More Than Enough

momdaughterEvery night before bed I pray over my daughter. I pray that she will have dreams filled with butterflies and princesses, that tomorrow will be a great day, that she will learn a lot at school and have a positive attitude – basically, I pray about so many things that often Emerson says “Amen” and passes out before I’ve even finished. But the most meaningful thing I pray over her every night is that she will never forget her value, her worth. That when people say mean things about her, or she messes up and feels ashamed, that she will not listen to the voices accusing or demeaning her, but that instead she will turn to God and listen to what He says. That she is enough. Kind enough, smart enough, funny enough, pretty enough.

Last night as I got to this part of our prayer, I had a major revelation: I want my daughter to always look to God and what He says to determine her value and self-worth, but do I actually do that?
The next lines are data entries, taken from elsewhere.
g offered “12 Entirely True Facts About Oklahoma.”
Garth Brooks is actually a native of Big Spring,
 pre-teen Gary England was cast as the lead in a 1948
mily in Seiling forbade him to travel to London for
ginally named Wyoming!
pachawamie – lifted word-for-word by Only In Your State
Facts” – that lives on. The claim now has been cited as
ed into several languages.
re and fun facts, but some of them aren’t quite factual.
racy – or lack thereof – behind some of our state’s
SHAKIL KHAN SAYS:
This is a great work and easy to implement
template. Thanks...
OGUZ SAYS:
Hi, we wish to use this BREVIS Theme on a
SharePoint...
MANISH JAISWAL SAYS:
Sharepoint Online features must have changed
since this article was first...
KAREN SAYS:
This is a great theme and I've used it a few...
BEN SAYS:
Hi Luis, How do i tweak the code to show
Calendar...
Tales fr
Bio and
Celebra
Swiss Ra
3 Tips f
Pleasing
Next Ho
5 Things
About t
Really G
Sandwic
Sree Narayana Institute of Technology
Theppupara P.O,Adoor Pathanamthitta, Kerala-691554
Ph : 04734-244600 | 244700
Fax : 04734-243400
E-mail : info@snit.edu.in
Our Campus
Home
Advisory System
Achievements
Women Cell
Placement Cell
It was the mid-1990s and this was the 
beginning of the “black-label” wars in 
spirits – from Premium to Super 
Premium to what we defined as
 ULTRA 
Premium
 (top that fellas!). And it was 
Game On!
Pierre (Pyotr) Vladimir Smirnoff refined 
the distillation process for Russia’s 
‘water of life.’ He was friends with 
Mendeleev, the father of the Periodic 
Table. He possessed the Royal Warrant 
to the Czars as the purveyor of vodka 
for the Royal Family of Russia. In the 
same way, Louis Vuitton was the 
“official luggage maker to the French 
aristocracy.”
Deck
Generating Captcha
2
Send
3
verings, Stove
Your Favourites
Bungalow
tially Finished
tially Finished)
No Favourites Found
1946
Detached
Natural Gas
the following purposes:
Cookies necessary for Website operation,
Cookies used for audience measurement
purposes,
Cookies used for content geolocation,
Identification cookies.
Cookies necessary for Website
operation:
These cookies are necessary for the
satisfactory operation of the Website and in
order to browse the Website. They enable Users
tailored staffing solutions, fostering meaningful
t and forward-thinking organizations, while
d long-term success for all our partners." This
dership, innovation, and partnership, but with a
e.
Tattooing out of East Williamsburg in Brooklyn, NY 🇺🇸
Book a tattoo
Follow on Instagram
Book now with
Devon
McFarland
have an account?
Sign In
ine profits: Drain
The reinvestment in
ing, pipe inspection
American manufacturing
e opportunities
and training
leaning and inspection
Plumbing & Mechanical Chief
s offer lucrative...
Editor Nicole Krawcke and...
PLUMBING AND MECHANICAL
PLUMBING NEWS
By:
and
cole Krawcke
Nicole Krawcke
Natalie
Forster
I want her to know how loved she is and that her sins have been forgiven and wiped clean, but in truth, I sometimes have a hard time remembering that myself.

I did something that I’m not very proud of recently, and immediately afterward I felt sick to my stomach. Gross, nasty, ashamed, embarrassed. What I did was wrong; it was a backslide, but how I dealt with it was also wrong. Quite simply, I let the enemy invade my body and have free control of my mind and my thoughts. I was unintentionally reverting back to my past impression of God – another lie from the enemy –  that would punish me for my sin. A God who would be so dissapointed in me that I was afraid to even talk to Him because I didn’t feel worthy enough.

I have made many mistakes in my life. Some of the biggest “mistakes” I thought I had made turned out to be the best things to ever happen to me. Now, this mistake was not the best thing to ever happen to me, but it sure did open my eyes to a way of thinking about myself and about My God that I needed to nip in the bud.

God LOVES me. I mean He really, really LOVES me. And nothing that I do will make Him love me less. That mistake I made, that backslide, none of that changes His perception of me.

“For I am sure that neither death nor life, nor angels nor rulers, nor things present nor things to come, nor powers, nor height nor depth, nor anything else in all creation, will be able to separate us from the love of God.”  {Romans 8:38-39}

That’s how much God loves me. So much that absolutely nothing can separate me from that love.

If I sit here wallowing in my mistakes and self-loathing, I can’t see what God is trying to open my eyes to through that mistake. And you know what? What I pray for every night for my daughter to never forget is the very same thing that God wants ME to never forget. My worth. How valuable I am. Making a mistake or a slide backwards does not change those things. Messing up doesn’t change my destiny, and it doesn’t change how God views me, either. So I am no longer allowing that mistake, or any mistake, to change how I view myself. I am no longer going to let something I’ve done scare me away from God. And I am declaring right now that the enemy has no place here. He has no place in my house, no place in my life, no place in my daughter’s life, and he sure as heck has no business running my thoughts.

I will turn to God, and I will believe what He tells me.  Because when I ask God how he He sees me, He will always say that I am enough. Kind enough, smart enough, funny enough, pretty enough. In fact, He says that I am more than enough.